Back to LanguageTool Homepage - Privacy - Imprint

Sentence splitter

There must have been a change in sentence splitting (SRX) that affects Dutch unexpectedly.
A split is suddenly missed in
https://internal1.languagetool.org/regression-tests/via-http/2020-08-02/nl/index.html

Since I am not at home, I can not check what happened. Who changed the srx lately, or is it something else?

Close to the affected input there was a sentence with a soft hyphen, and handling those has changed. Should this occur again, please let me know.

Unexpected redults again. Looks like the sentence split has improved. But now there is a sentence whitespace giving an invalid suggestion. And morfologik that accepts a weird word suddenly.

Must be some side effects…

It might be caused by not all servers running the exactly same version of LT (they differed by 2 or 3 days). This should be fixed soon. So please keep an eye on it.

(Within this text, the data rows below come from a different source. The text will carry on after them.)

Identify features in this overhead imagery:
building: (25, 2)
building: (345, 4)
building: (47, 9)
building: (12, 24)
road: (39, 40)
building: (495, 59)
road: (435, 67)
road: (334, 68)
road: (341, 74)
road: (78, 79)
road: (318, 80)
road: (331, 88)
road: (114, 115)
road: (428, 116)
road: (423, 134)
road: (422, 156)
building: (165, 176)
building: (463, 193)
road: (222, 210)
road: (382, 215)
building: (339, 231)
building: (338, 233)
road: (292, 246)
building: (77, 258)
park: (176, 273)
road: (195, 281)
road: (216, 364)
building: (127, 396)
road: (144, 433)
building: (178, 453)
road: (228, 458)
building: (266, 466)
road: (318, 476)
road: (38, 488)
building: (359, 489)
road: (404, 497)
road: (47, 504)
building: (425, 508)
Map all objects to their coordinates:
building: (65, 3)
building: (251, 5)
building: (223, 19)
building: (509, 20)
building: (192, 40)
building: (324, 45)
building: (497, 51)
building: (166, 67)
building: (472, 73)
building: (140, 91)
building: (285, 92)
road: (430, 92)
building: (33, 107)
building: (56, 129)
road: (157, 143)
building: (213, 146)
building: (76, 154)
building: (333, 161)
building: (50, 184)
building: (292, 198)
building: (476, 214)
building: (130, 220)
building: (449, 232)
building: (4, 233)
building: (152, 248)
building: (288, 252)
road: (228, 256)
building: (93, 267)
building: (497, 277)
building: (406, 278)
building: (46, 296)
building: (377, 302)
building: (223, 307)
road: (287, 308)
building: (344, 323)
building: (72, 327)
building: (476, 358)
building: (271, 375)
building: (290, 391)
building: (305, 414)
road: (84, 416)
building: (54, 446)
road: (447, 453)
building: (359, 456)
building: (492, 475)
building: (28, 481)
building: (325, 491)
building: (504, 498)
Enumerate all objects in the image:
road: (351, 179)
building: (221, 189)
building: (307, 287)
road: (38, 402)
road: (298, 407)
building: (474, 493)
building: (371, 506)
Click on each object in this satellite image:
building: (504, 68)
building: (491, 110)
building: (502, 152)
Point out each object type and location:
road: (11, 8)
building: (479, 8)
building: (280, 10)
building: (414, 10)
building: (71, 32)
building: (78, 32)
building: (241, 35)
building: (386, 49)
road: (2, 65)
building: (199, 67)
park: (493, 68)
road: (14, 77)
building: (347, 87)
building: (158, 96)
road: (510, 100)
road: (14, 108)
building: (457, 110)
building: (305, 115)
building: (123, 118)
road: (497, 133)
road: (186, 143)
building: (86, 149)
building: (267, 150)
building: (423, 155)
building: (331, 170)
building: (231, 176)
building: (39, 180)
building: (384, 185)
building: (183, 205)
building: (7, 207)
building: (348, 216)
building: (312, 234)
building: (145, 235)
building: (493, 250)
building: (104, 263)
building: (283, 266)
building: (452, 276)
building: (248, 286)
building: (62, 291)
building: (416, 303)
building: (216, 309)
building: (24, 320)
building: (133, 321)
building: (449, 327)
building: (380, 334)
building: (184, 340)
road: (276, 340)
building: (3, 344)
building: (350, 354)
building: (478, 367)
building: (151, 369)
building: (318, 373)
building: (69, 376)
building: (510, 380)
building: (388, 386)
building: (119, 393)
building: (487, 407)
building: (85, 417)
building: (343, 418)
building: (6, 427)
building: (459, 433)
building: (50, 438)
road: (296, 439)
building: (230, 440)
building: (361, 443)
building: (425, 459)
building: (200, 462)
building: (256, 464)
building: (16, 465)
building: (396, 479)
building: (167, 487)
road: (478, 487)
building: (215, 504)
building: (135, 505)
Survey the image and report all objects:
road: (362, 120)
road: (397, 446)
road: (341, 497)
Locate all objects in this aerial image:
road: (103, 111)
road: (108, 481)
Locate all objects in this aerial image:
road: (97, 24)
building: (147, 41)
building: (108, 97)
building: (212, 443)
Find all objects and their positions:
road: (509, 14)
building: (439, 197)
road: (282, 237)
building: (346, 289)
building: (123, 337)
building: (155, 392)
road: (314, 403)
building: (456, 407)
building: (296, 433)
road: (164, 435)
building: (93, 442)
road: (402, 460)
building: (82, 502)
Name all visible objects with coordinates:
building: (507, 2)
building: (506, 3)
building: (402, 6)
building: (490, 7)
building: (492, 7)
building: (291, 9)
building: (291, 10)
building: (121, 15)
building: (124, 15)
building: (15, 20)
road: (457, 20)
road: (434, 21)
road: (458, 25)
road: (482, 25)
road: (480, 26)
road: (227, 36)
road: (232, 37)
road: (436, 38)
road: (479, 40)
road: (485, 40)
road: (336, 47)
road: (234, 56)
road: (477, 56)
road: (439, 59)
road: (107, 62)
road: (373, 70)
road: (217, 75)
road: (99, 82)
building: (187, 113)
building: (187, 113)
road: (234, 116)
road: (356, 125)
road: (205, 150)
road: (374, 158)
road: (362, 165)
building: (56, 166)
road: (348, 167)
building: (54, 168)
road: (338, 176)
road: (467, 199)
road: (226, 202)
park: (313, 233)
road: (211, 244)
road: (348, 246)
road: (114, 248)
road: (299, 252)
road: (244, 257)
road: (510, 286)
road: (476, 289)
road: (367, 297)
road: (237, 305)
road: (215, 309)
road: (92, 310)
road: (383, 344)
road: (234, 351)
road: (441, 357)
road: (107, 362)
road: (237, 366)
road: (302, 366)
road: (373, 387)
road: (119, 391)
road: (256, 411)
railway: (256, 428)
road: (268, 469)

I am keeping an eye, but there seem to be no nighlies.

Tonights os nightly has a lot of entries. Mostly true positives. Did thectest input change?

No, but KORT_1 and KORT_2 have lower priority now, causing other (hopefully more specific matches) to appear.

Okay, that is good. Priorities are difficult to tune, since they are in Java, while most rules are xml. Would it be possible to have a rule priority number 0- 99 in rule xml e.g.?

Technically yes, but with the current approach all the priorities are in the same place, which makes it easy to compare them. Syntax-wise, it’s trivial to add priorities. The code is here:

Yes, but it assumes constant id’s, which is not strange, but not always true in maintenance. I will just do without it, until it proves essential. Java Code is something I do not feel competent with.

We shouldn’t change IDs. If we do, it breaks user’s configurations, i.e. rules they turned off will suddenly become active again. The only exception I can think of is a very new rule which was just introduced.

More unexpected true positives in the nightly. What id the csuse?

EINDE_ZIN_ONVERWACHT's priority has been decreased so it doesn’t hide more important errors.